Diary 1/29/2021

Today, January 29, reports from phase 3 trials of the single-shot Johnson & Johnson adenovirus vaccine, and of the two-shot Novavax protein vaccine were published, and both seem effective (both may be more effective than the two-shot AstraZeneca adenovirus vaccine). Nat probably got a dose of the Novavax two days ago.

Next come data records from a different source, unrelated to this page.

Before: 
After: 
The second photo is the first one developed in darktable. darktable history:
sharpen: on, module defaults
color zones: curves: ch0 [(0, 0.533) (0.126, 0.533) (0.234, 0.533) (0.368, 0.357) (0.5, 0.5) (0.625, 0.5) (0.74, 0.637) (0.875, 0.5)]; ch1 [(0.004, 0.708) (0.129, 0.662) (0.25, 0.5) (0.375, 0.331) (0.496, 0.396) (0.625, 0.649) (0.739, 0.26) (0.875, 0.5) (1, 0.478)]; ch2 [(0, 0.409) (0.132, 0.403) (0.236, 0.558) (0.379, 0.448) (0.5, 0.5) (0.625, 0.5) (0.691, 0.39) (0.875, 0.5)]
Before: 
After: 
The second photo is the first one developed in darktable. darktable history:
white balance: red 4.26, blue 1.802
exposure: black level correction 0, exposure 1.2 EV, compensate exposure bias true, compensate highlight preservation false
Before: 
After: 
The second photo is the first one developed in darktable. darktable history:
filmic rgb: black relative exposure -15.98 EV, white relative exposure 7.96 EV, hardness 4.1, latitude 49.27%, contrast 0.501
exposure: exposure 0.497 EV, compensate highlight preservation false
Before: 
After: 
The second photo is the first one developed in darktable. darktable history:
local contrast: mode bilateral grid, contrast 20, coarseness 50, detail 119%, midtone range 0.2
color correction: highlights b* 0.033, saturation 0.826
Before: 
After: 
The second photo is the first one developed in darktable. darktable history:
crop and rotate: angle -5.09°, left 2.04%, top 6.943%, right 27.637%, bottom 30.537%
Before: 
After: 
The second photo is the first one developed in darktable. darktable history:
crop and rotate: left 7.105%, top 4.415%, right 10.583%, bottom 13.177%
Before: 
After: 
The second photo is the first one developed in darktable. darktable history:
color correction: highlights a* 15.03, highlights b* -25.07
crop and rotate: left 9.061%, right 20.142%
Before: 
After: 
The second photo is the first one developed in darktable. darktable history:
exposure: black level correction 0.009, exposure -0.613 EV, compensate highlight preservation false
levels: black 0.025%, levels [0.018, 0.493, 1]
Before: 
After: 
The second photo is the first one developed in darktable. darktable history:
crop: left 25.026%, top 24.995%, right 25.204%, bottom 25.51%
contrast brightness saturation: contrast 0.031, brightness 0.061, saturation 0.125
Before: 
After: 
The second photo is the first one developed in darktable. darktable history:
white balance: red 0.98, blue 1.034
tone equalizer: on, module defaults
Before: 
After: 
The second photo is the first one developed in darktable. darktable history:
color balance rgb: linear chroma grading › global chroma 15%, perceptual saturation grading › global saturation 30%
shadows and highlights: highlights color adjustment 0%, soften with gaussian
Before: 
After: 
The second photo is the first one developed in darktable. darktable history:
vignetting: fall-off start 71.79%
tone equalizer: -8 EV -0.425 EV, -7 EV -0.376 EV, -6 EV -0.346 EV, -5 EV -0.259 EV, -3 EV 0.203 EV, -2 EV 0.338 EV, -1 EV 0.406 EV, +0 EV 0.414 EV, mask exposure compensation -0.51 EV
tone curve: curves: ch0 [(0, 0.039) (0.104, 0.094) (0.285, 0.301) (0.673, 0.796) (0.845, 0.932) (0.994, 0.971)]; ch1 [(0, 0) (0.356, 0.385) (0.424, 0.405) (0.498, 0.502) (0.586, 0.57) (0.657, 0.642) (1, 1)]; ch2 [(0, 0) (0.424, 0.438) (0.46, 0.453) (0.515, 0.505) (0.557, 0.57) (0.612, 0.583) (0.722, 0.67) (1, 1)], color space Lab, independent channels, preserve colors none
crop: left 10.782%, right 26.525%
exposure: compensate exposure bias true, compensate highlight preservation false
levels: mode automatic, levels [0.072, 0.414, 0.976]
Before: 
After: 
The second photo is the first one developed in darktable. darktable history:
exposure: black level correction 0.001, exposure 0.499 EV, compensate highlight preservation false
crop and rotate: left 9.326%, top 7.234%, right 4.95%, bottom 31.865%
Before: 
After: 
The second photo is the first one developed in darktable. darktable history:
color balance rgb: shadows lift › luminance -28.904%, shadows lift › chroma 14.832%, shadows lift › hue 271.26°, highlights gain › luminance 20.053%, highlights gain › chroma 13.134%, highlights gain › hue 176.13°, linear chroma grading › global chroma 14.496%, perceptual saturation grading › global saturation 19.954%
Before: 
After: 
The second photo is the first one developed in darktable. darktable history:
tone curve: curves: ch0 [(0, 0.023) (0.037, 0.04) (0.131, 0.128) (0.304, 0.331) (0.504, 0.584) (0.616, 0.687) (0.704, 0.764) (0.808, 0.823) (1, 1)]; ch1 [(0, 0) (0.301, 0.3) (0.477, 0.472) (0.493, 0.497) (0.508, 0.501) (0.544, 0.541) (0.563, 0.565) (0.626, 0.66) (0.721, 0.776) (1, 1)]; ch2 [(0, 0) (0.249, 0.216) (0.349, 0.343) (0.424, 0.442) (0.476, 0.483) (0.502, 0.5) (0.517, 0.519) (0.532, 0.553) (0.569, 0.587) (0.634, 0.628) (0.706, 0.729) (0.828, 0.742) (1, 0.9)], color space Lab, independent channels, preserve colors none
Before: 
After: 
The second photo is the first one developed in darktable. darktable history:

Last night I watched the UCSF Virtual Grand Rounds, and Shane Crotty, an immunologist at the La Jolla Institute, presented a lot of background information on the potentially dangerous new virus variants in the UK, South Africa, and Brazil. He was guardedly optimistic that the current formulations of most of the vaccines, together with the resiliency of the human immune response (memory B cells, CD4+ T cells, and CD8+ T cells, as well as the wide variety of antibodies that arise from exposures) will still work with fairly good efficiency against these new variants. What stood out to me from his presentation was that the physical binding properties of the spike protein in the virus to the ACE2 and other receptors in the body, are not perfect predictors of which virus variants will prove more transmissible, more infectious, or more deadly. Predictions of which variant will predominate, how fast it will take over, and whether we will see the constant evolutionary emergence of more or less dangerous variants, is still a guessing game.

Crotty published a paper in Science: ‘Beyond sterilizing immunity, immune responses that confine SARS-CoV-2 to the URT and oral cavity would minimize COVID-19 disease severity to that of a ‘common cold’ or asymptomatic disease. This outcome is the primary goal of current COVID-19 vaccine clinical trials.’

By this fall, we will know a lot more.